== Page extract ==
■ ■ ■ ■

Aside from computing the distance (which is a scalar), do the backtrace and compute the edit transcript (and thus alignment).

---

In [1]:
WORD_PAIRS = [
    ("GCGTATGAGGCTAACGC", "GCTATGCGGCTATACGC"),
    ("kühler schrank", "schüler krank"),
    ("the longest", "longest day"),
    ("nicht ausgeloggt", "licht ausgenockt"),
    ("gurken schaben", "schurkengaben")
]

In [2]:
def hamming(s1: str, s2: str) -> int:
    """
    Compute the hamming distance between two strings.

    Arguments:
    s1: First string of word pair.
    s2: Second string of word pair.

    Returns the distance as int.
    """
    # Hint: Think about how you can deal with unequal word lengths.
    
    ### YOUR CODE HERE

    dist = 0
    longer, shorter = (s1, s2) if len(s1) > len(s2) else (s2, s1)
    
    for i in range(0, len(shorter)):
        if longer[i] != shorter[i]:
            dist+=1
            
    if len(longer) != len(shorter):
        dist += len(longer) - len(shorter)
            
    return dist
    
    ### END YOUR CODE

In [3]:
for wordpair in WORD_PAIRS:
    dist = hamming(s1=wordpair[0], s2=wordpair[1])
    print("hamming('{}', '{}') = {}".format(
        wordpair[0], wordpair[1], dist
    ))

■ ■ ■ ■

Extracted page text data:
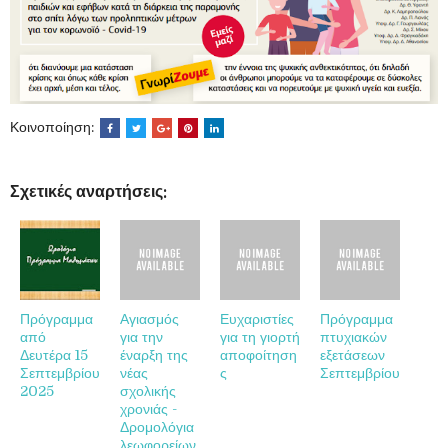
Κοινοποίηση:
Σχετικές αναρτήσεις:
Πρόγραμμα
Αγιασμός
Ευχαριστίες
Πρόγραμμα
από
για την
για τη γιορτή
πτυχιακών
Δευτέρα 15
έναρξη της
αποφοίτηση
εξετάσεων
Σεπτεμβρίου
νέας
ς
Σεπτεμβρίου
2025
σχολικής
χρονιάς -
Δρομολόγια
λεωφορείων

■ ■ ■ ■

== Exercise requirements ==
A – In the Hamming distance notebook, which string is paired with "the longest" in WORD_PAIRS?
B – In the Hamming distance notebook, replace "unequal" with "differing" and write out the passage from "# Hint: Think" up to and including "else (s2, s1)".
C – Extend the Hamming distance notebook beyond its final line of code.

== Results ==
A – "longest day"

B –
# Hint: Think about how you can deal with differing word lengths.
    
    ### YOUR CODE HERE

    dist = 0
    longer, shorter = (s1, s2) if len(s1) > len(s2) else (s2, s1)

C –
### EXPECTED
# hamming('GCGTATGAGGCTAACGC', 'GCTATGCGGCTATACGC') = 10
# hamming('kühler schrank', 'schüler krank') = 13
# hamming('the longest', 'longest day') = 11
# hamming('nicht ausgeloggt', 'licht ausgenockt') = 4
# hamming('gurken schaben', 'schurkengaben') = 14

hamming('GCGTATGAGGCTAACGC', 'GCTATGCGGCTATACGC') = 10
hamming('kühler schrank', 'schüler krank') = 13
hamming('the longest', 'longest day') = 11
hamming('nicht ausgeloggt', 'licht ausgenockt') = 4
hamming('gurken schaben', 'schurkengaben') = 14


In [4]:
def levenshtein(s1: str, s2: str, cost={'m': 0, 's': 1, 'i': 1, 'd': 1}) -> (int, str):
    """
    Compute the levenshtein (edit) distance between two strings.

    Arguments:
    s1: First string of word pair.
    s2: Second string of word pair.

    Returns the distance as int and edit transcript as string.
    """
    # Hint: The probably most intuitive approach is bottom-up.
    
    ### YOUR CODE HERE
    
    cols = len(s1) + 1
    rows = len(s2) + 1
    transcript_matrix = [["" for _ in range(cols)] for _ in range(rows)]
    
#    if len(s1) == 0:
#        return len(s2)
#    
#    if len(s2) == 0:
#        return len(s1)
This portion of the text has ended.